I would not change a thing!!. It is lovely and your little model looks stunning in it! Very nice work. If you could make that about 40 sizes bigger, I might even get one for myself


----------



## woodard2009 (Aug 4, 2010)

Wow!! I love the material!! I have a brand new brother & need to learn how to make designs like that! So fancy!!!


----------



## KritterMom (Mar 17, 2012)

Thank you!! If I could make this human size in a different color I so would.

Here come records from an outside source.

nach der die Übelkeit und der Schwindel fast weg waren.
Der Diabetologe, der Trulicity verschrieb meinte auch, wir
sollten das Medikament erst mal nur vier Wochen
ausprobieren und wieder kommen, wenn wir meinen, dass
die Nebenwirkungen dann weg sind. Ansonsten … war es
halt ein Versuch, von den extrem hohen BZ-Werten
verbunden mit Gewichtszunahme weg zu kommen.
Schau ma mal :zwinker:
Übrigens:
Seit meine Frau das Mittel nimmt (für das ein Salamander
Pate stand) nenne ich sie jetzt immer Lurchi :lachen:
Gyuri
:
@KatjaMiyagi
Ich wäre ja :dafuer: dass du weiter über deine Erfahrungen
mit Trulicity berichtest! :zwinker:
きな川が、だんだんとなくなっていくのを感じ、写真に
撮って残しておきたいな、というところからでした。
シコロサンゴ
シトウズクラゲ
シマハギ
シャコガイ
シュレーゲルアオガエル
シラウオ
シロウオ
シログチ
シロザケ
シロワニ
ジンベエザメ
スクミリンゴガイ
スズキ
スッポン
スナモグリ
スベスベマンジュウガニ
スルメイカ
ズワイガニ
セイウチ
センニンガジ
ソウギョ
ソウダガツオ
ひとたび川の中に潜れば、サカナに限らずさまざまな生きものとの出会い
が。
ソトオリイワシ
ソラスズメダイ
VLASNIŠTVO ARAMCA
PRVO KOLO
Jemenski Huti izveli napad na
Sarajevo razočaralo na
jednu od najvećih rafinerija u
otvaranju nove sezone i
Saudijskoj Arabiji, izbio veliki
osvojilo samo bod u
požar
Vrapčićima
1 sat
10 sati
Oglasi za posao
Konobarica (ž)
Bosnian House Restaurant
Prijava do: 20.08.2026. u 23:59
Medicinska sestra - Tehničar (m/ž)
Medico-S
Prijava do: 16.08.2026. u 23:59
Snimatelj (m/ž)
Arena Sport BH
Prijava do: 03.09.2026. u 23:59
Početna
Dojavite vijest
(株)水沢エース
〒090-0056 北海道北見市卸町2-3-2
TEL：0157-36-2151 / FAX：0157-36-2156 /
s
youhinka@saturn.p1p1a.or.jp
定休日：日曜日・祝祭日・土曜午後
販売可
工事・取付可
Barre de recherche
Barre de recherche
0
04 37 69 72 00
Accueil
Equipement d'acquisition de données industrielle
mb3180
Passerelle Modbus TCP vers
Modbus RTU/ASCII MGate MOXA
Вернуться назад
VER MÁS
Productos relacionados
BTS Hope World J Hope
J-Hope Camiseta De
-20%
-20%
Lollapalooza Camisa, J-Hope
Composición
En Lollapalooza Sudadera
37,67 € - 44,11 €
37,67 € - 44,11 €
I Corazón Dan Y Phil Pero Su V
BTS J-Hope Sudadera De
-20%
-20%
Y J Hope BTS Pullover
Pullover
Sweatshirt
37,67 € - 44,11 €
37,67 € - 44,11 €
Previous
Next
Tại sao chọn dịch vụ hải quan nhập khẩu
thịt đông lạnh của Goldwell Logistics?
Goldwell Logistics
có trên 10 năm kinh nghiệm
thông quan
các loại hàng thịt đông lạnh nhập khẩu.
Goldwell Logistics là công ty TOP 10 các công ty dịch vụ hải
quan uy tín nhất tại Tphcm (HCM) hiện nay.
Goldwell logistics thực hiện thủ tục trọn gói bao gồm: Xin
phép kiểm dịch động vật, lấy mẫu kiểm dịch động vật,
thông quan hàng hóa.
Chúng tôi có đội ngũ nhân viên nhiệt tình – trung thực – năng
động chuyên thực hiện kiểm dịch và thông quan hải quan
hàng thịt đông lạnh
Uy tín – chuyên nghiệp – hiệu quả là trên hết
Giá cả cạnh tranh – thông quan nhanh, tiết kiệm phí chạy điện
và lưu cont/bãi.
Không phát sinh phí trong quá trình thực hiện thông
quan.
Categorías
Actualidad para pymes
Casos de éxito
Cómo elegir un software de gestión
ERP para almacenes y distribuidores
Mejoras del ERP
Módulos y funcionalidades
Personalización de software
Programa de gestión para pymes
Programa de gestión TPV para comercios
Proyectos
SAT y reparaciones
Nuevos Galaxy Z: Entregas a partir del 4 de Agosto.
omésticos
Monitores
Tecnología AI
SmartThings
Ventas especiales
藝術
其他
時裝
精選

Lisa the only thing I used the sewing machine for was to put it together. Father embroidery was all done by hand.


----------



## Missygal (May 19, 2011)

That's beautiful!!


----------



## ~LS~ (Oct 29, 2011)

Very pretty. I can't believe it's your first try!


----------



## KritterMom (Mar 17, 2012)

Thank you everyone.

Ls, yep its my first try. I made a few mistakes but thats expected since it was my first one. I can't wait for it to cool down so I can take her out in her nice little dress.


----------



## LBChi (Mar 12, 2012)

It's beautiful!


----------



## Suekadue (Nov 16, 2009)

Wow! I love the design - is it embroidered? If so did you use metallic thread? Very elegant and such a pretty model.


----------



## KritterMom (Mar 17, 2012)

Thank you. Its all hand embroidered but with beads. LOL the model wasn't to happy to be paused from her play fighting with Hercules.


----------



## Dazy Mae (Aug 10, 2008)

WELL DONE!!! You did a great job and it is just beautiful Beading is a tedious job, but the finished projects are always so pretty. I noticed you have a Brother machine...I just got the SE400 to do some embroidery add-ons to my snuggle pockets I just noticed also that your chi's name is Daisey Mae....my girl is a Dazy Mae


----------



## MamaTank (Jul 22, 2012)

Oh WOW! Great job! I am still piecing together a few patterns by trial and error, but this is amazing!


----------



## KritterMom (Mar 17, 2012)

Dazy Mae said:


> WELL DONE!!! You did a great job and it is just beautiful Beading is a tedious job, but the finished projects are always so pretty. I noticed you have a Brother machine...I just got the SE400 to do some embroidery add-ons to my snuggle pockets I just noticed also that your chi's name is Daisey Mae....my girl is a Dazy Mae



Thank you! I'm hoping to save up to get one. I'm trying to convience hubby if I can save up half he can help with the other half. Crossing fingers. I might get the 500 one which is 299.99.


----------



## KritterMom (Mar 17, 2012)

LOL yeppers shes named Daisy too but her nick is Daze. Which I swear some days fit her.


----------



## KritterMom (Mar 17, 2012)

MamaTank said:


> Oh WOW! Great job! I am still piecing together a few patterns by trial and error, but this is amazing!


Thank you.


----------



## briarrose (Jun 1, 2012)

Lovely work.


----------



## KritterMom (Mar 17, 2012)

Thank you


----------



## ChiMama5 (Jun 29, 2012)

Wow! Beautiful job! You should be very proud of yourself!


----------



## KritterMom (Mar 17, 2012)

Thank you. There is a finished picture of the dress in the craft form if you would like to see it finished.


----------